WHAT THE EXERCISE ASKS: From the records below, copy out exactly the lines from the one containing "Identify the document" to the one containing "Document page, 1500x844 pixels.", both included. Add nothing else.

RECORD SET:

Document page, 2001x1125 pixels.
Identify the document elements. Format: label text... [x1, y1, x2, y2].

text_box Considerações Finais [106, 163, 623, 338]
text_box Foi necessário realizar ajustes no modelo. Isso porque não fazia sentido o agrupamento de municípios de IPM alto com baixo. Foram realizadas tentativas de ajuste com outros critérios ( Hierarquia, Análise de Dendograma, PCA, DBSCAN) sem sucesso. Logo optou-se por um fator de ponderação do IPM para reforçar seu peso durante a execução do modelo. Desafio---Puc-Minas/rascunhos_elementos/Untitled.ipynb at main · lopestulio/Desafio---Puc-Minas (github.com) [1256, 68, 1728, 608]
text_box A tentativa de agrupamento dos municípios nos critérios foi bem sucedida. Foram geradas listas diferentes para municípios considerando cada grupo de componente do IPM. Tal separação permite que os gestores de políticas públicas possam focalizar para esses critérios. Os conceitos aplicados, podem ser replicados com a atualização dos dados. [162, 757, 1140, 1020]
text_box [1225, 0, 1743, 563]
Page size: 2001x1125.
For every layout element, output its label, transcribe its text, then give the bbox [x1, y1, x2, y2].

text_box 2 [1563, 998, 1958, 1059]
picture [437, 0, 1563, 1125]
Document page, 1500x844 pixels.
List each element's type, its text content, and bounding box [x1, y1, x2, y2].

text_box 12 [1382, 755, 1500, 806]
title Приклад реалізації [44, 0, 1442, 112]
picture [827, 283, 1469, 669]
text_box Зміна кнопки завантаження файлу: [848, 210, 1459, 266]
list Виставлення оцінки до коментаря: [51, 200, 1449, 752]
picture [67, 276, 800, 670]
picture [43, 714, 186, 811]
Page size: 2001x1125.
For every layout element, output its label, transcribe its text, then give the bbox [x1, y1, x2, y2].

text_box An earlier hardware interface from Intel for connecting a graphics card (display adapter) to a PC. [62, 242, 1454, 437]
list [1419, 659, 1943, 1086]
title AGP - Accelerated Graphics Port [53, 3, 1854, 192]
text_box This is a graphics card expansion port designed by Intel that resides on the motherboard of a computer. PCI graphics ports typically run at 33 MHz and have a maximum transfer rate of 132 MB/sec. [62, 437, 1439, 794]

RESULT FOR THIS TASK:
Identify the document elements. Format: label text... [x1, y1, x2, y2].

text_box Considerações Finais [106, 163, 623, 338]
text_box Foi necessário realizar ajustes no modelo. Isso porque não fazia sentido o agrupamento de municípios de IPM alto com baixo. Foram realizadas tentativas de ajuste com outros critérios ( Hierarquia, Análise de Dendograma, PCA, DBSCAN) sem sucesso. Logo optou-se por um fator de ponderação do IPM para reforçar seu peso durante a execução do modelo. Desafio---Puc-Minas/rascunhos_elementos/Untitled.ipynb at main · lopestulio/Desafio---Puc-Minas (github.com) [1256, 68, 1728, 608]
text_box A tentativa de agrupamento dos municípios nos critérios foi bem sucedida. Foram geradas listas diferentes para municípios considerando cada grupo de componente do IPM. Tal separação permite que os gestores de políticas públicas possam focalizar para esses critérios. Os conceitos aplicados, podem ser replicados com a atualização dos dados. [162, 757, 1140, 1020]
text_box [1225, 0, 1743, 563]
Page size: 2001x1125.
For every layout element, output its label, transcribe its text, then give the bbox [x1, y1, x2, y2].

text_box 2 [1563, 998, 1958, 1059]
picture [437, 0, 1563, 1125]
Document page, 1500x844 pixels.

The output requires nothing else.